"The winds will blow their freshness into you...the storms, their energy."
The wind has picked up this evening. I am cold for the first time in months. My door squeaks as the hinges are forced another centimeter open by the breath of the wind. A chill runs down my spine into my toes and radiates energy into these character-filled wooden floor boards. Another squeak followed by another gust that presses my writing forward.
Although I miss the changing of seasons, the almost ceremonial changing of wardrobes, I am beginning to think that this water logged existence is a well kept secret. The wind here carries with it a gravity that seems to flow in from the water. A reprieve from the heat that remains comfortable.
Tonight, I can almost feel the gift that the wind bellows in. The gift of fall, of "winter" a season whose definition is sure to change in the eyes of this little one. I am aware that the warming of temperatures is most likely still around the corner before winter blankets this region in which I now live. Tonight however, I am thankful for the sound of squeaky hinges.
Indicative of changes that have recently blown through and over my terrain. Indicative of changes sure to come. Comforting in its swirling mess of things and bending palm trees. Yes, this wind is welcome.
I am so thankful for the turns my life has taken as of late and for these gifts, I have many to thank. Friends, both new and old, projected over telephone lines and plates of tacos, the friends and family I am blessed with humble me daily. The individuals that choose to speak and listen in equal turn. The people with whom I can laugh (and even snort if it's really funny) with, the people I am excited to get to know better, the people who have contributed to my survival and eventual thriving, here in Florida. Like the wind this evening, these people are a reprieve for which I am thankful.

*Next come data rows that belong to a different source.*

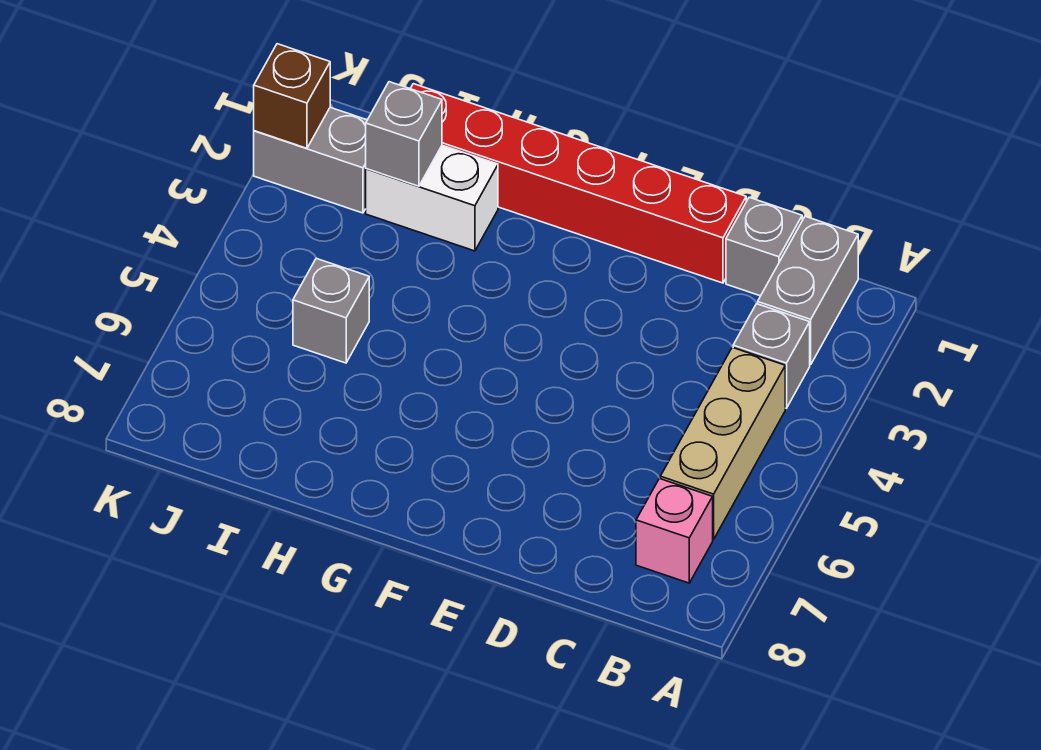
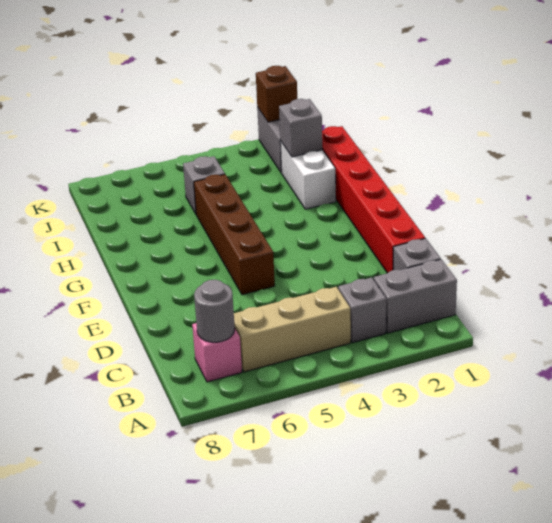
none -> grey 1x1 round brick [194,280,235,342]
none -> brown 1x4 brick [194,174,275,295]

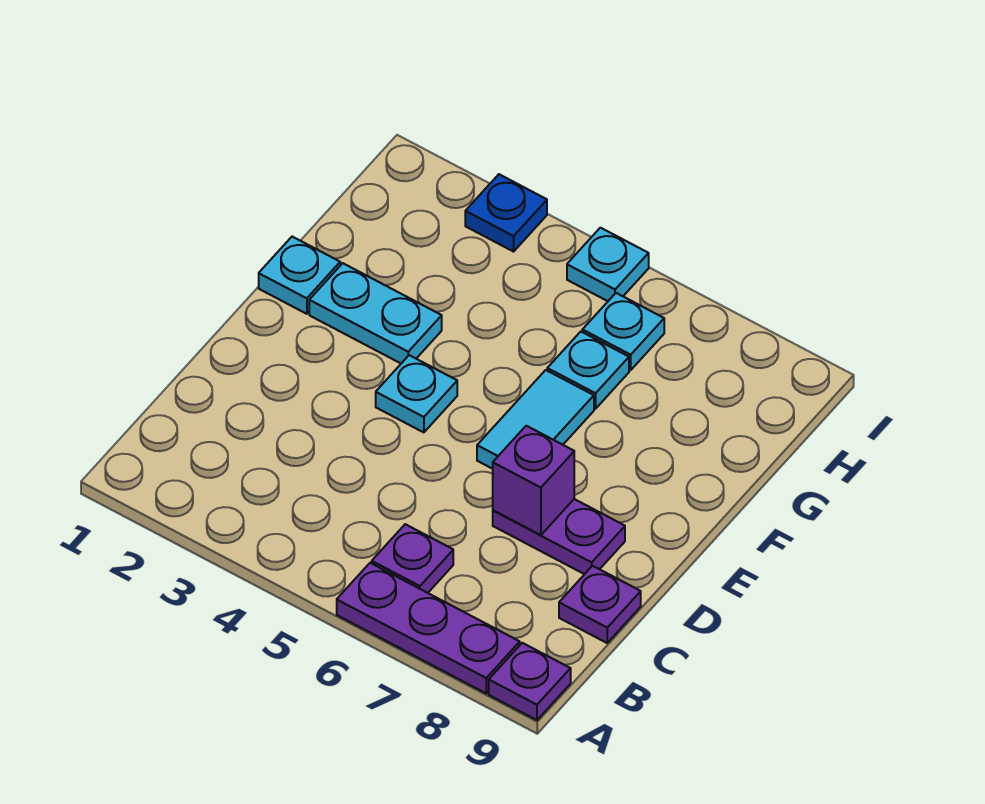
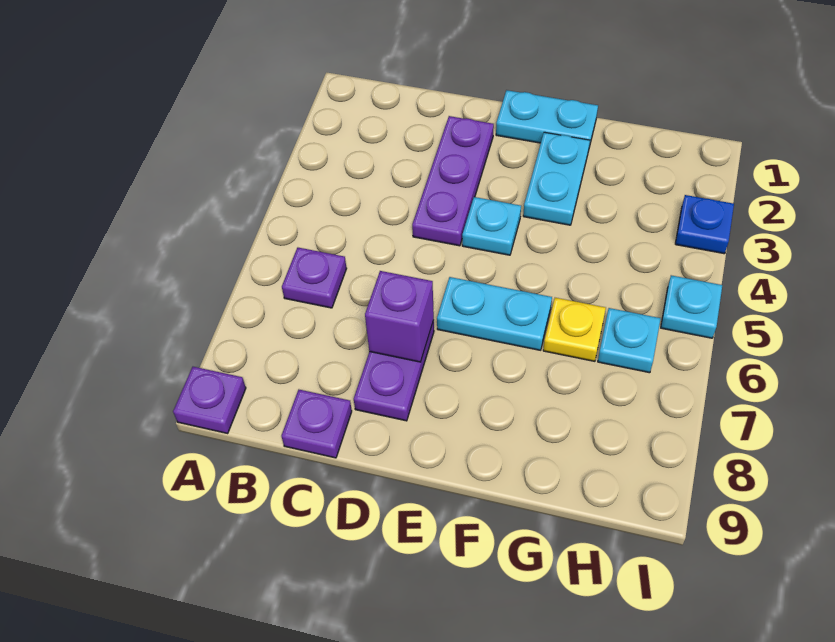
purple 1x3 plate [337,563,520,693] -> purple 1x3 plate moved to [412,116,494,246]
cyan 1x2 tile [477,370,594,469] -> cyan 1x2 plate [437,277,552,350]
cyan 1x1 plate [259,237,340,314] -> cyan 1x2 plate [496,90,598,147]
cyan 1x1 plate [547,332,629,409] -> yellow 1x1 plate [543,298,606,361]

Ushering in change with arms flung so widely that they may buckle at the shoulder, seems tonight, to have been a positive follow of gut instinct. I have learned recently that when a person embarks on a changing path, they must be able to bend and lean and crease in ways they may have never understood. Akin to the masters of yoga, the bending and leaning and creasing become habitual until they morph into natural and become comfortable. The beauty that one can find if willing to truly listen to their inner tickings is plentiful. The clearing out of clutter and cobwebs is the real work.
Once the space is clear...the heart and mind will follow.
I loved your last paragraph a lot... In my lifeview paper from my senior year of college, I used the folding of an origami crane to illustrate my lifeview and my life, how I've been creased and folded in certain ways in order to create exactly who I am today. :) Yay!